# Help with transition shooting from dark place to light place



## eturkyolu (May 15, 2013)

Hi,

I own a Canon 5D Markiii.

I am shooting a one take video which requires the actor to walk from inside to outside. Before this however, the actor walks inside for about a minute. I do not own a manual aperture lens so I cant raise the aperture smoothly. I have to use the 5D's own aperture wheel, however this is not smooth and is sort of slow. 

How do you think I can shoot this scene? Will I be able to do something in post by stopping where the character opens the door and combining both footage in post? What do you guys suggest?

Thanks!


----------



## paul13walnut5 (May 15, 2013)

You can do this a few ways...

1. Use a manual lens such as a Samyang with manual iris (hire if need be?)

2. Mask a cut as you say via a doorway, or have the actor walk right into the lens at the end of your indoor sequence and right away from the lens at the start of the outdoor sequence.

3. Get a faderND, and dial in the appropriate stoppage as you transition between the two zones. Do a walk through first and mark your filter.

4. Have the internal zone lit, maybe arri 2k's? Shoot your outside sequence away from midday so you've a better chance of shot matching. 

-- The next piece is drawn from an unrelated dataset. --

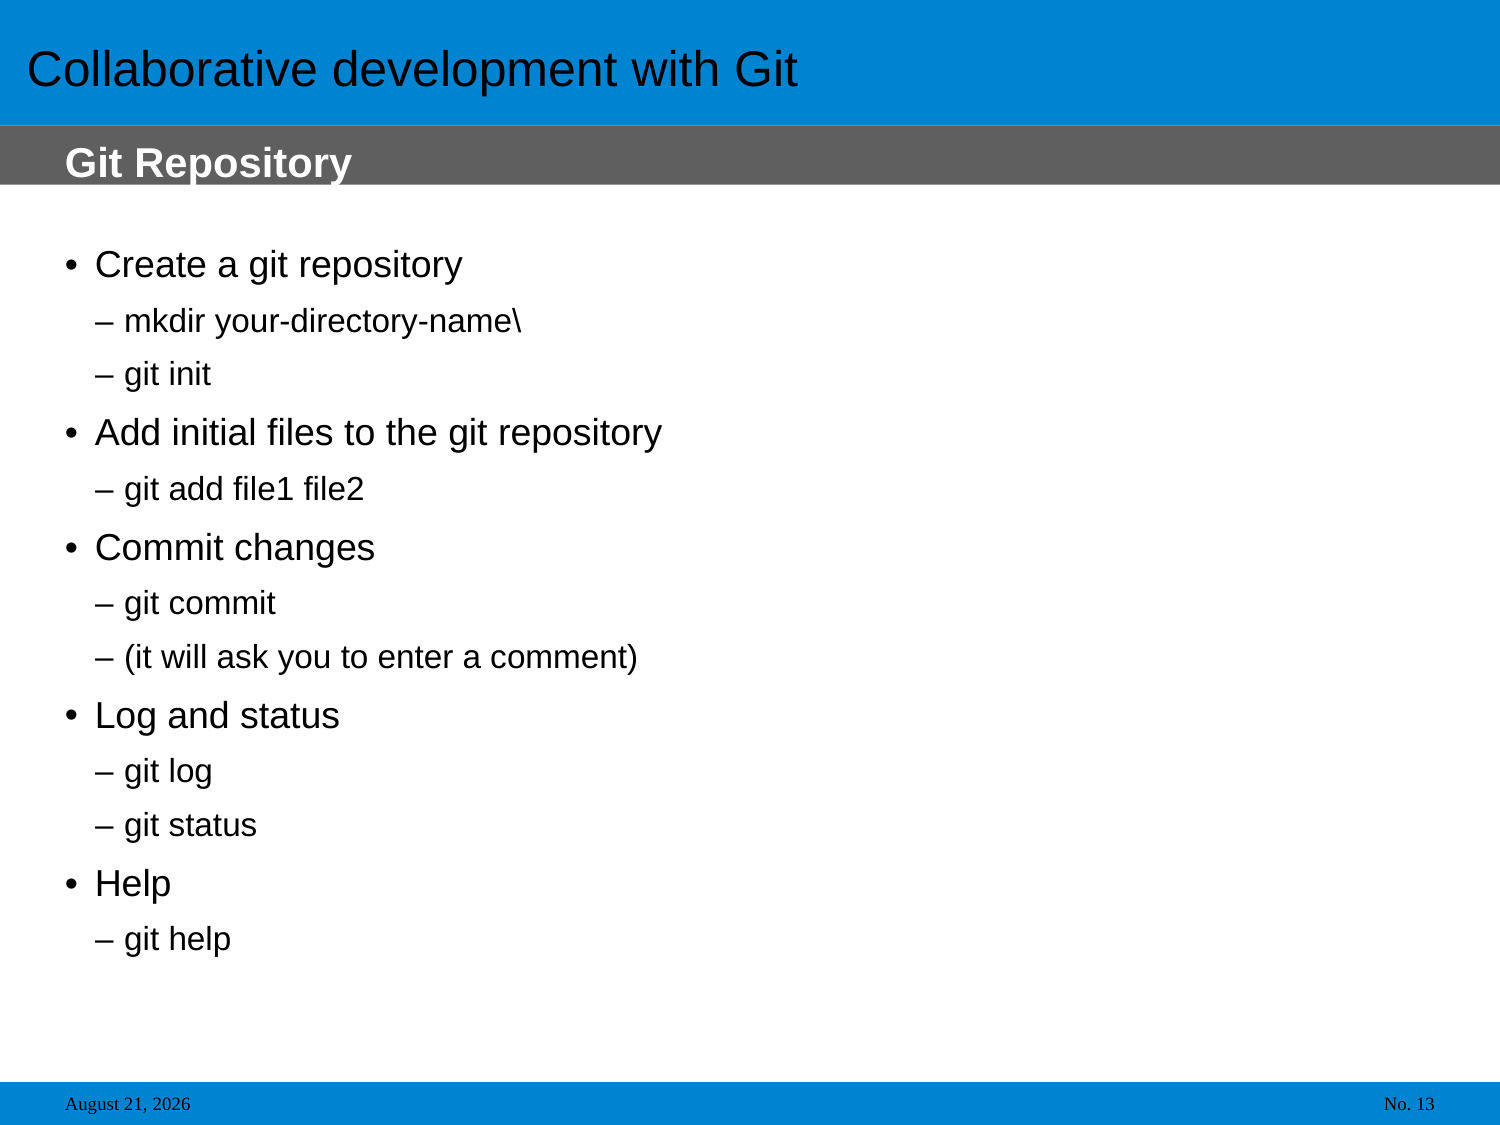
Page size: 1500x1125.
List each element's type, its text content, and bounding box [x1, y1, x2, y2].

list Create a git repository mkdir your-directory-name\ git init Add initial files to the git repository git add file1 file2 Commit changes git commit (it will ask you to enter a comment) Log and status git log git status Help git help [64, 243, 1436, 972]
title Git Repository [64, 139, 1436, 187]
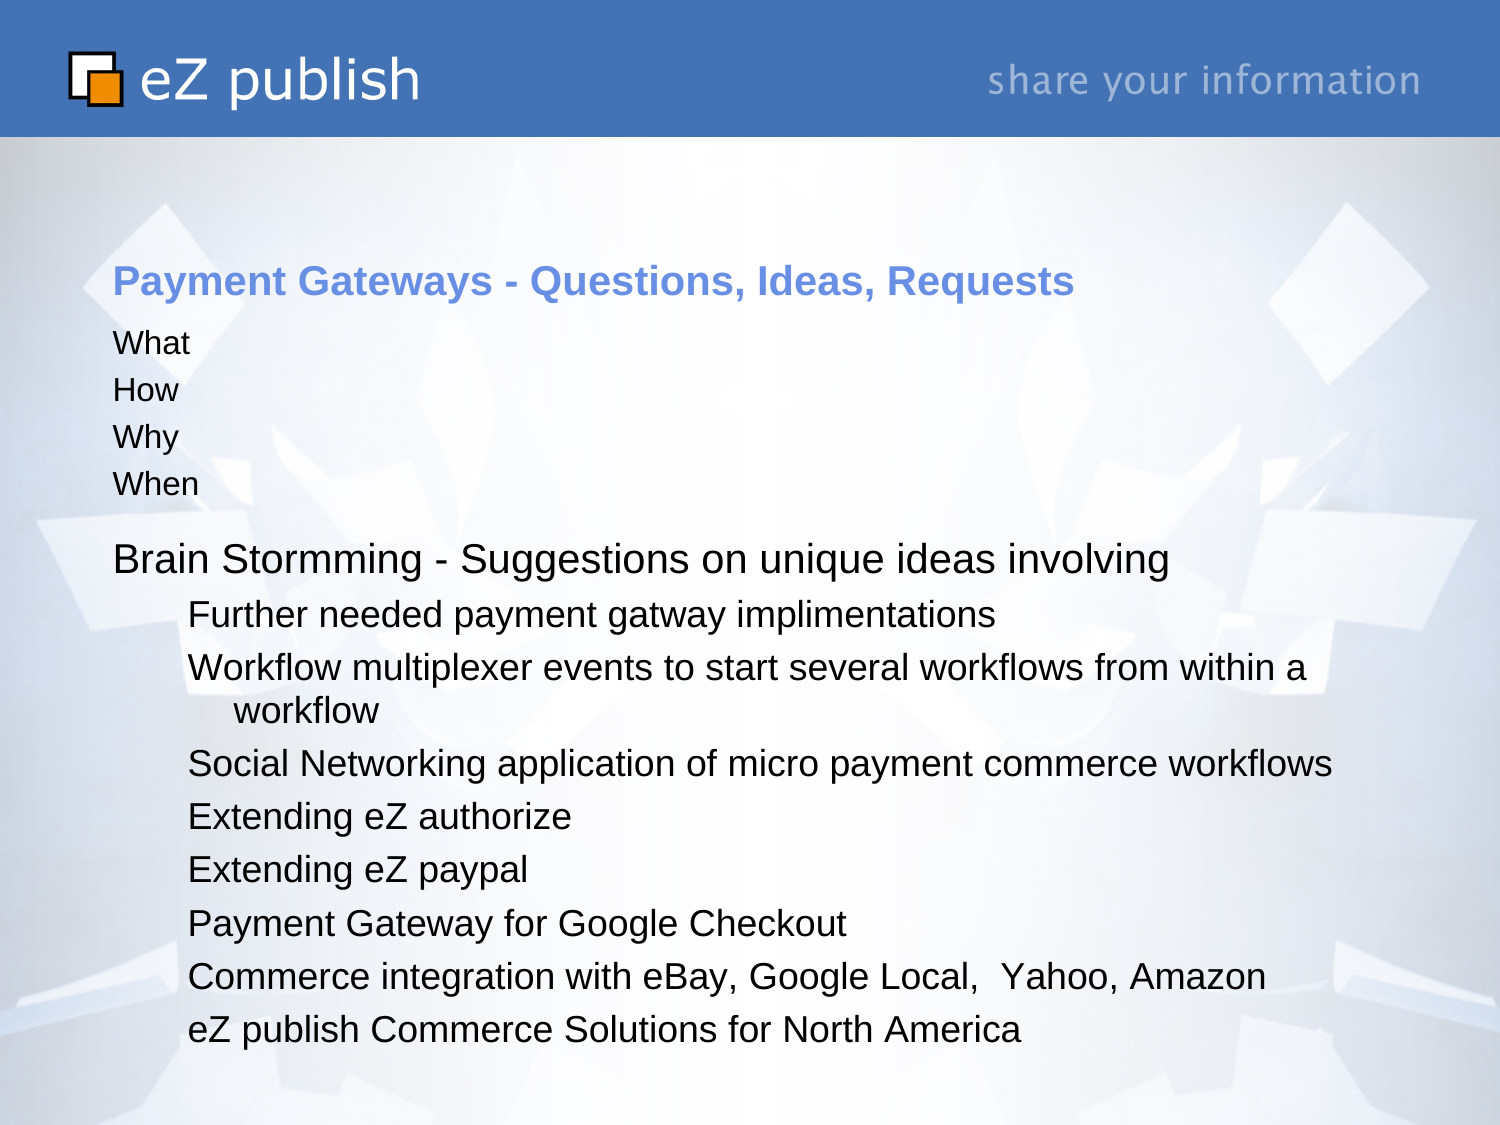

Or a combination of all of the above (between indoors and outdoors the usable aperture range of a lens may not be wide enough, either through shallow depth of field, or through diffraction)

I would think cut and find a way to mask it.


----------



## Drizzt321 (May 15, 2013)

You can also try and mess with the new MagicLantern RAW video recording which will help with your DR, however I think paul13walnut5 has some better suggestions. Mask or rent a clickless manual lens such as a Samyang/Rokinon.


----------



## syder (May 16, 2013)

Agrees with Paul...

In most circumstances using a cut will be the easiest way to do this.

If I absolutely had to show it in one take then lighting things inside would be the easiest way to make it look good. With a ND/aperture change mid shot you're likely to draw attention to what you're doing (in terms of altering the exposure) as there's a gradual exposure shift which effectively breaks any illusion of the camera as an artificial eye (hence cathartic engagement with the content of your images). However, if you can light your interior to work alongside the colour temp and luminance of the outdoors sections you could make the shot work (if it was an elaborate dolly following someone out the building for example).


----------



## rpt (May 16, 2013)

Take a look at Gradual Exposure http://www.magiclantern.fm/whats-new/104-releases/143-second-alpha-for-5d-mark-iii.


----------



## Zv (May 16, 2013)

What about saving C1 on the mode dial for indoor and C2 as outdoor then just switch? Or would that be too obvious? Maybe if you wait for a doorway or something? Maybe with some post editing included?


----------



## ishdakuteb (May 16, 2013)

paul13walnut5 said:


> ...have the actor walk right into the lens at the end of your indoor sequence and right away from the lens at the start of the outdoor sequence...



this is what we are calling creative mind... i do not know how to do video and rarely join on video topic. this is the first time since i spot a really great comment.

i love it...


----------